Network-based coverage of mutational profiles reveals cancer genes

A central goal in cancer genomics is to identify the somatic alterations that underpin tumor initiation and progression. This task is challenging as the mutational profiles of cancer genomes exhibit vast heterogeneity, with many alterations observed within each individual, few shared somatically mutated genes across individuals, and important roles in cancer for both frequently and infrequently mutated genes. While commonly mutated cancer genes are readily identifiable, those that are rarely mutated across samples are difficult to distinguish from the large numbers of other infrequently mutated genes. Here, we introduce a method that considers per-individual mutational profiles within the context of protein-protein interaction networks in order to identify small connected subnetworks of genes that, while not individually frequently mutated, comprise pathways that are perturbed across (i.e., "cover") a large fraction of the individuals. We devise a simple yet intuitive objective function that balances identifying a small subset of genes with covering a large fraction of individuals. We show how to solve this problem optimally using integer linear programming and also give a fast heuristic algorithm that works well in practice.

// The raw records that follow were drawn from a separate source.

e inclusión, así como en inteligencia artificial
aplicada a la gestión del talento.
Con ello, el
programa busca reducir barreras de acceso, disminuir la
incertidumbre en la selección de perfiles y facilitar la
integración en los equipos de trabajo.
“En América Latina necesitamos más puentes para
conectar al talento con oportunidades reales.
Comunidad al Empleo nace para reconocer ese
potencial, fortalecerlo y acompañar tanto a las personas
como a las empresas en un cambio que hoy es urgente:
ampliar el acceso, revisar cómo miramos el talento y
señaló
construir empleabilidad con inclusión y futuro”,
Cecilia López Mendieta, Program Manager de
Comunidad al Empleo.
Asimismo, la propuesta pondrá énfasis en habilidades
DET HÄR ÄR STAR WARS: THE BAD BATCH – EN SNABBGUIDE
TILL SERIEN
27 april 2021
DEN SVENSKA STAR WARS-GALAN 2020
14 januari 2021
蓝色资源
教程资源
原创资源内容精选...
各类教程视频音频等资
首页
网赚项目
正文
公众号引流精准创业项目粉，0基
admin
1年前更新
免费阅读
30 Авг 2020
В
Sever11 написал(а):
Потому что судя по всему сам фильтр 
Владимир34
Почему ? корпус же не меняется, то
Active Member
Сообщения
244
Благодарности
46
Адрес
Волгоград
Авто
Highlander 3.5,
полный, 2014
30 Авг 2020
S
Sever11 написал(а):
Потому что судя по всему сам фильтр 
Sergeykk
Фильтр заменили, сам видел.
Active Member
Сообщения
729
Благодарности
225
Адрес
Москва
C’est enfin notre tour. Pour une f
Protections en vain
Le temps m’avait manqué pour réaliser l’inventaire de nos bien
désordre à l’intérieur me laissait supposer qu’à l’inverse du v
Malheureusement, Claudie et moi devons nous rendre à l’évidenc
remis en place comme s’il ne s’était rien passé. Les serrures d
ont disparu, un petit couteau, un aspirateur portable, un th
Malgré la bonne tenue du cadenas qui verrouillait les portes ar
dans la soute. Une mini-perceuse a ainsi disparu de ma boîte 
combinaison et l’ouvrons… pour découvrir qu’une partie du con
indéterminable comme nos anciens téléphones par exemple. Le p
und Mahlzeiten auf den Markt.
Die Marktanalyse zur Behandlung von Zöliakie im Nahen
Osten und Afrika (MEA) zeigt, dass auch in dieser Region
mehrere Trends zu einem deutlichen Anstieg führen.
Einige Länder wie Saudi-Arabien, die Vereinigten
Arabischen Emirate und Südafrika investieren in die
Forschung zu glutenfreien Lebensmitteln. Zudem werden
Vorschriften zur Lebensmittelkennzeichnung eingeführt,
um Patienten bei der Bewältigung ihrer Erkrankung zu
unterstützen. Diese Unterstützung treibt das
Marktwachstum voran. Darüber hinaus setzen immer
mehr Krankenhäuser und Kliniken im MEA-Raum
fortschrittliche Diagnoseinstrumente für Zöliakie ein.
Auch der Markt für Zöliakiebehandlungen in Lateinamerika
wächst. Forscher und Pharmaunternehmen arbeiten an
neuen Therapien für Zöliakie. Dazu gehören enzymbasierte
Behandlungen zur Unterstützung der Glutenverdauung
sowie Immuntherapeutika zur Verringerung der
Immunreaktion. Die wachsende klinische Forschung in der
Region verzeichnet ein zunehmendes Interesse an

We perform a large-scale evaluation of our resulting method, nCOP, on 6,038 TCGA tumor samples across 24 different cancer types. We demonstrate that our approach nCOP is more effective in identifying cancer genes than both methods that do not utilize any network information as well as state-of-the-art network-based methods that aggregate mutational information across individuals. Overall, our work demonstrates the power of combining per-individual mutational information with interaction networks in order to uncover genes functionally relevant in cancers, and in particular those genes that are less frequently mutated.